Friday, May 25, 2007
At first, I was having second thoughts about accepting college accommodation. I thought I would be cool to have my own flat were I could be by myself. But now, I think being in a college is part of the Cambridge experience. And although it might not be as comfortable as a private flat, I’m thinking it will be much more fun to live in the college and I’ll be much more into the spirit of studying in Cambridge (and it is also a lot cheaper!).
So, college accommodation it is! And the next step is choosing a room, or at least, a rent band. The problem is I don’t know anything about the rooms and their characteristics, so I guess it won’t be that easy to make an informed decision.
At least, now I’m sure to put some pictures here of my room once I get there, so I can help someone in the future. That’s a promise! It would be very helpful for me if there was a webpage or a blog with some info regarding accommodation (with pictures!).
Tuesday, May 15, 2007
Wednesday, May 9, 2007
It has passed almost two months since I first started this blog. My intention was to describe my application process and everything that is related to it. I know when I started thinking about applying, I browsed the internet for information and it wasn’t easy at all to get what I wanted. Hopefully, some of the things I’ve written so far can help some people out there in preparing themselves.

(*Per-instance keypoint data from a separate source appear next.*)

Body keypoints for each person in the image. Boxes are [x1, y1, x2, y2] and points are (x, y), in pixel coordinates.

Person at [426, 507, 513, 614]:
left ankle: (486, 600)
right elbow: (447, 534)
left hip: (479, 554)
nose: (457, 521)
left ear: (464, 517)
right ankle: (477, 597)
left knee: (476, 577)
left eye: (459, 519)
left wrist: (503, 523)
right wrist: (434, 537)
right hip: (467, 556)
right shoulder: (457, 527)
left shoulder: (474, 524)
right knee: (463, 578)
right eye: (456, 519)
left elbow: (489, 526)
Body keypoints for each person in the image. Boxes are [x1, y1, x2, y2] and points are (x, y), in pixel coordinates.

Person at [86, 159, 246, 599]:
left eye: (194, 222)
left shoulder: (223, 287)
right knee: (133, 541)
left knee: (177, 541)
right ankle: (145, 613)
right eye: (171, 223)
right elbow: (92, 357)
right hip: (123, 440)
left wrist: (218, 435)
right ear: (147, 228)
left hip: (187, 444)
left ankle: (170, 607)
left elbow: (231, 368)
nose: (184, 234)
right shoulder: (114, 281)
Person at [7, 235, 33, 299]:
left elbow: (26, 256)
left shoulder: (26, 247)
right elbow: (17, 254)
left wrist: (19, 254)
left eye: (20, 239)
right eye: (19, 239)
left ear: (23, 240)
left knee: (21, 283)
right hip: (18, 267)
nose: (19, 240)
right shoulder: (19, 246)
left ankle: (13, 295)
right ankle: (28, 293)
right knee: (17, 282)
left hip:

In months this blog has been visited nearly 300 times! I must say this is a much higher count than I could imagine when I started it. In these two months of posting, there are some interesting statistics:
- Readers from United Kingdom, Japan and Singapore account for 45% of all readers (I’m not from any of these countries);
- 46% of readers take more than 5 minutes in the site;
- 30% of all readers have returned at least once;
- 25% of all readers got to the blog by googling “Cambridge mba interview” (yeah…I did that a lot too before attending the interview!).
Through this blog I have also been contacted by other future students, which has been quite nice (yes…the email in my profile works).
I just hope it has been useful to some people.
Monday, May 7, 2007
I had scheduled the GMAT without knowing exactly why I needed it. For a while, I had been thinking about taking an MBA and how it could be an interesting thing to do as means of getting new job opportunities, but I wasn’t really sure about it. So I went to take the test just to see if I could get a bit more than 600. At the time, I thought that was the minimum score I should have if I intended to apply to a good school. Basically, I was trying to earn an option of applying to a good school. If my GMAT score was low, I knew an MBA wasn’t the way.
I think the biggest difficulty in taking the GMAT is managing the anxiety. It is quite stressful being in a small room with cameras pointed at you and knowing that you have limited time to answer each question. Any slip can cost you a lot in the final score.
So I didn’t start it very well. In the first couple of questions I spent too much time struggling against my own fear of failure. After seeing that if I kept that nervous for the rest of the test, I would really fail any chances of having a reasonable score, I switched to “nothing to loose mode”. That is, if I had started well, it meant I had a lot to loose in the next questions, as my score was high at that time. But starting so badly, I thought at that time I had ruined all my chances of having a good score, so my anxiety disappeared completely and I just kept answering questions without fear of failing (cause I thought I had already failed….our mind is a tricky thing, isn’t it? And mine is even worst!).
By the end of the test, we are supposed to click if we want to see the score, and make it valid, or don’t see it and cancel it. I thought a long time before I clicked. I thought I had failed my goal, so I wasn’t sure what the best course of action was. I was thinking of cancelling it….but if I cancelled it, I had to do it again. If I failed, I had to do it again also. Either way, I had to do it again. The only difference was it wouldn’t count for my exam history. So I took my chances and I clicked yes. And I’m glad I did it. Turns out I’m quite pessimistic regarding my performance in exams….and after well, I hadn’t performed that badly. I got a great score (the first digit was a 7!).
But what I really got with that exam was an option. An option to apply to whatever school I wanted to.
Friday, May 4, 2007
If you are planning of submitting applications to both European and American universities I think you should start all the arrangements by the end of the summer of the previous year. That is to say, August or September is the time to start over. I guess you should plan everything so that you are able to submit an application in December or January. Even if the deadlines are very far ahead, it is important to apply early. Some universities, such as Cambridge, assess applications as they are received. So, places are being filled even though the application deadline has not passed yet.
Every top university asks for two exams: the GMAT and an English Test (if English is not your native language), such as TOEFL or IELTS. Bare in mind it may take some time to schedule these exams. Where I live, there is only one date per month to take the IELTS. That means if you don’t get the score you need, you’ll have to retake the exam, loosing at least a month in the process. The same goes for the GMAT.
So, I would say you should have your tests made by November. That will give you a month or two to get the application documents and to think about all the essays and amazing questions they have for you. American Universities usually have more essay based applications. European Universities require less effort (and imagination!) to fill their application documents.